Meanwhile, Mr Blair was working to heal rifts over Iraq, and flew to Brussels to rally EU leaders.

Last night he called on Europe's leaders to end their "state of denial" over Mr Bush's election win.

He told The Times countries against the war must now work with the US.

The PM said: "The election has happened. America has spoken. The rest of the world should listen.

"It is important that America listens to the rest of the world too.

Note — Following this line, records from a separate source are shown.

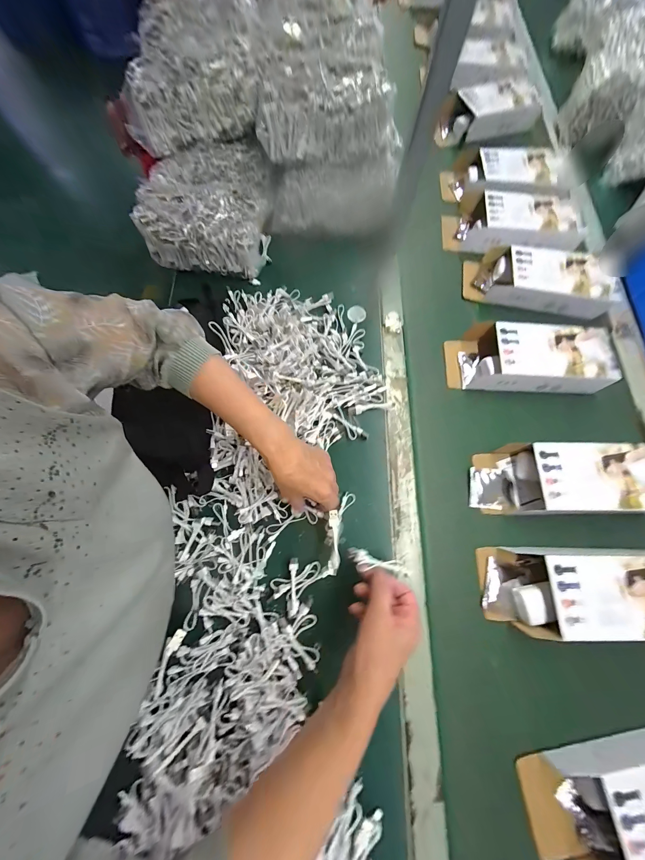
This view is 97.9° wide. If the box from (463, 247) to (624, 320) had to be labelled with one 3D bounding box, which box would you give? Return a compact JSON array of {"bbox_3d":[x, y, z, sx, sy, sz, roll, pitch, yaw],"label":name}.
[{"bbox_3d":[0.412,-0.281,0.530,0.269,0.053,0.113,10,73,3],"label":"box"}]

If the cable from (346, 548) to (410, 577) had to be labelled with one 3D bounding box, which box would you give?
[{"bbox_3d":[0.070,0.168,0.354,0.079,0.013,0.024,14,73,-6],"label":"cable"}]

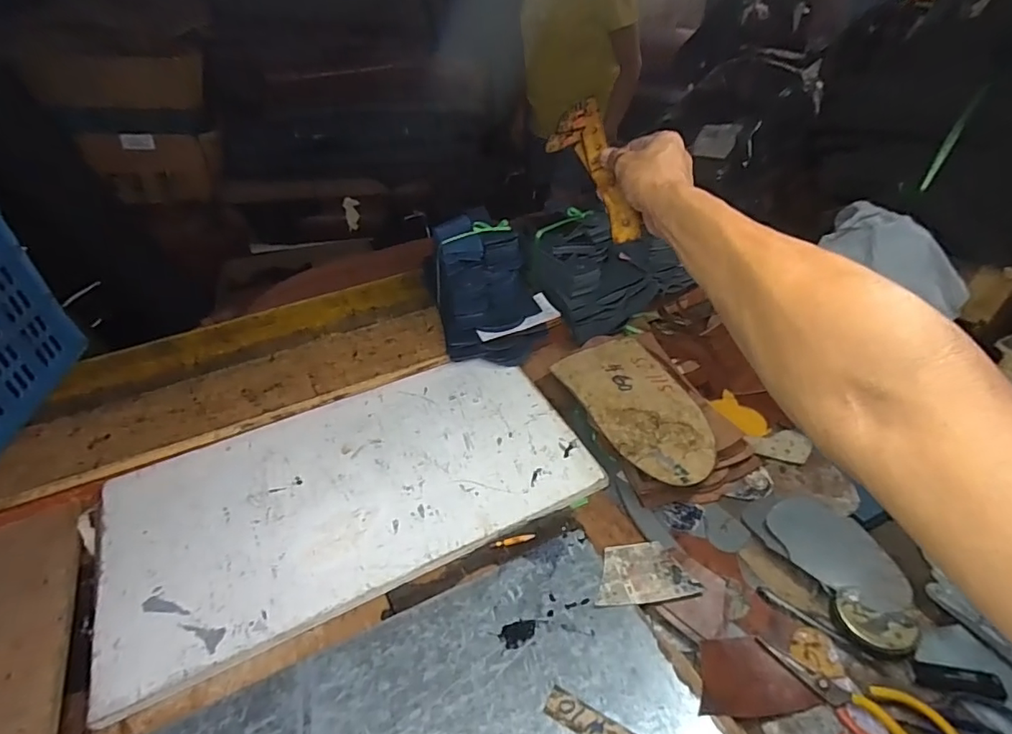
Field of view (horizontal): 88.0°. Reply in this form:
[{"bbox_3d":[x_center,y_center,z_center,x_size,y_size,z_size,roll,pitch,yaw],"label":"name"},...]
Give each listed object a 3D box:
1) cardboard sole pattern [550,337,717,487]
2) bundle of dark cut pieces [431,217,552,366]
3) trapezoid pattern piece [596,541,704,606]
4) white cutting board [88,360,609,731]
[{"bbox_3d":[0.199,0.053,0.761,0.153,0.011,0.278,-20,45,-14],"label":"cardboard sole pattern"},{"bbox_3d":[-0.029,-0.131,0.867,0.164,0.161,0.194,-10,42,-7],"label":"bundle of dark cut pieces"},{"bbox_3d":[0.158,0.238,0.609,0.113,0.007,0.074,-7,38,-5],"label":"trapezoid pattern piece"},{"bbox_3d":[-0.203,0.156,0.702,0.595,0.030,0.315,-19,45,-19],"label":"white cutting board"}]

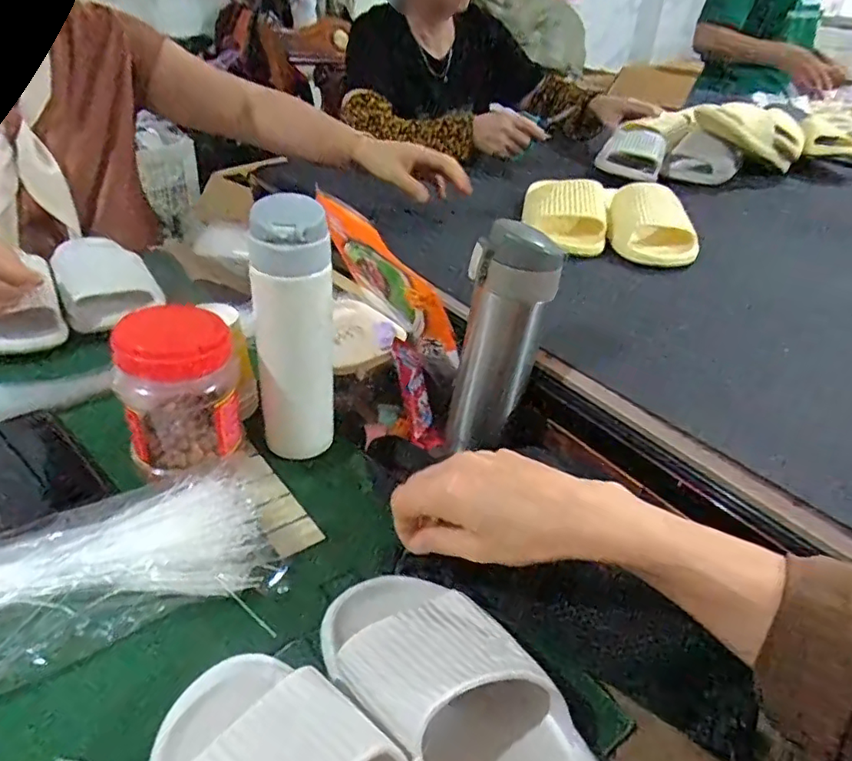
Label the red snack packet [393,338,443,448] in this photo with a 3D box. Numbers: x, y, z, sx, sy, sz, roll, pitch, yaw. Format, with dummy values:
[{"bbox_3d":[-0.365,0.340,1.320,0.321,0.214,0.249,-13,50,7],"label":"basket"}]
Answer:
[{"bbox_3d":[-0.009,0.011,0.592,0.027,0.018,0.114,-10,73,-20],"label":"red snack packet"}]

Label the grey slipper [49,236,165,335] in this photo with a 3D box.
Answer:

"The fact is that President Bush is there for four years. Some people are in a sort of state of denial."


----------



## Guest (Nov 5, 2004)

Our enemies:
Arafat
Sadam
Libya
Hitler
***************
***************
France helps sick old Arafat
France somehow involved in Oil For Food Scam w/ Sadam
France denies US fly over rights to bomb Libya
France lays out red carbet waving white flags for Hitler

I see a pattern.


----------



## ryan933 (Oct 3, 2003)

MSP75, please allow me to add one more to your list of our enemies...The UN !! :twisted: 

Ryan


----------



## dcs2244 (Jan 29, 2004)

That's right, Ryan, as in:

UN-american
UN-trustworthy
UN-able
UN-couth
UN-cool
UN-armed
UN-agreeable

Looks like a trend to me...


----------



## mpd61 (Aug 7, 2002)

F*CK the Frogs!!!!!!!!!!!!!!!!!!!
:twisted:


----------



## SEABASS (Mar 29, 2004)

Oui,oui, je suis un petite fairy !!! :uc:


----------